» Exercise instructions:
Beneath this task are records; print exactly the stretch of them from the line with "Dependencies in three or more ADLs; or" through the line with "Has been recently", both ends included.

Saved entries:
***

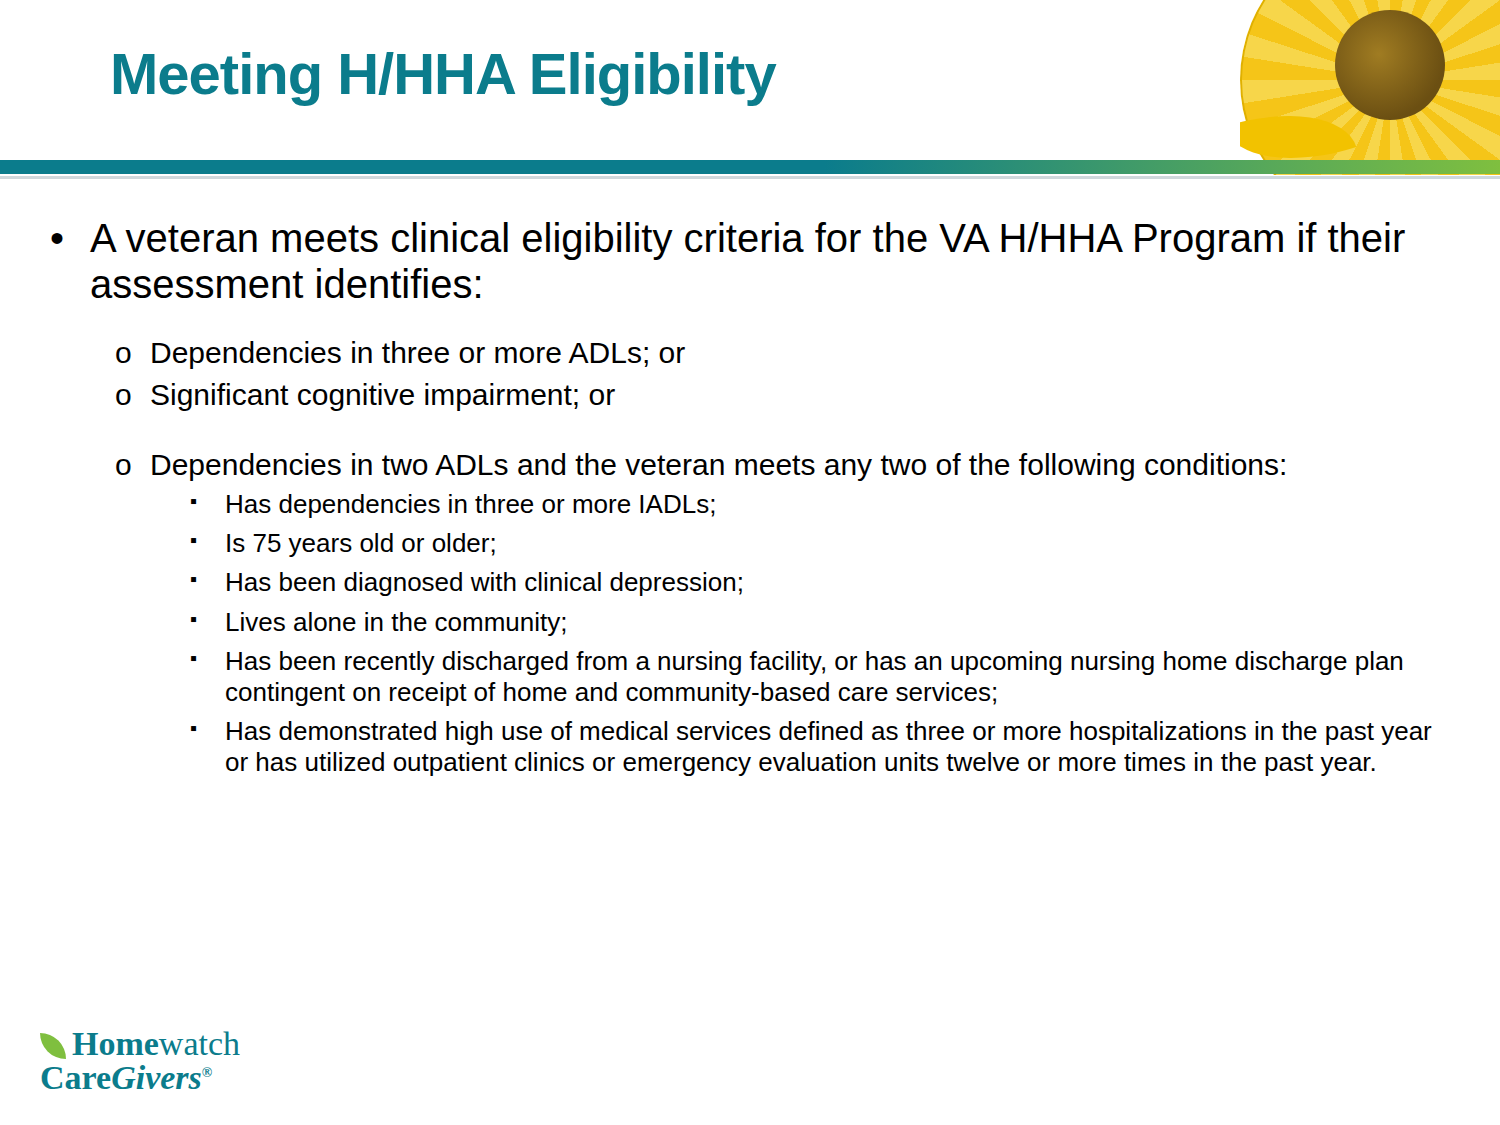Meeting H/HHA Eligibility
A veteran meets clinical eligibility criteria for the VA H/HHA Program if their assessment identifies:
Dependencies in three or more ADLs; or
Significant cognitive impairment; or
Dependencies in two ADLs and the veteran meets any two of the following conditions:
Has dependencies in three or more IADLs;
Is 75 years old or older;
Has been diagnosed with clinical depression;
Lives alone in the community;
Has been recently discharged from a nursing facility, or has an upcoming nursing home discharge plan contingent on receipt of home and community-based care services;
Has demonstrated high use of medical services defined as three or more hospitalizations in the past year or has utilized outpatient clinics or emergency evaluation units twelve or more times in the past year.
Homewatch
CareGivers®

***

» Exercise result:
Dependencies in three or more ADLs; or
Significant cognitive impairment; or
Dependencies in two ADLs and the veteran meets any two of the following conditions:
Has dependencies in three or more IADLs;
Is 75 years old or older;
Has been diagnosed with clinical depression;
Lives alone in the community;
Has been recently discharged from a nursing facility, or has an upcoming nursing home discharge plan contingent on receipt of home and community-based care services;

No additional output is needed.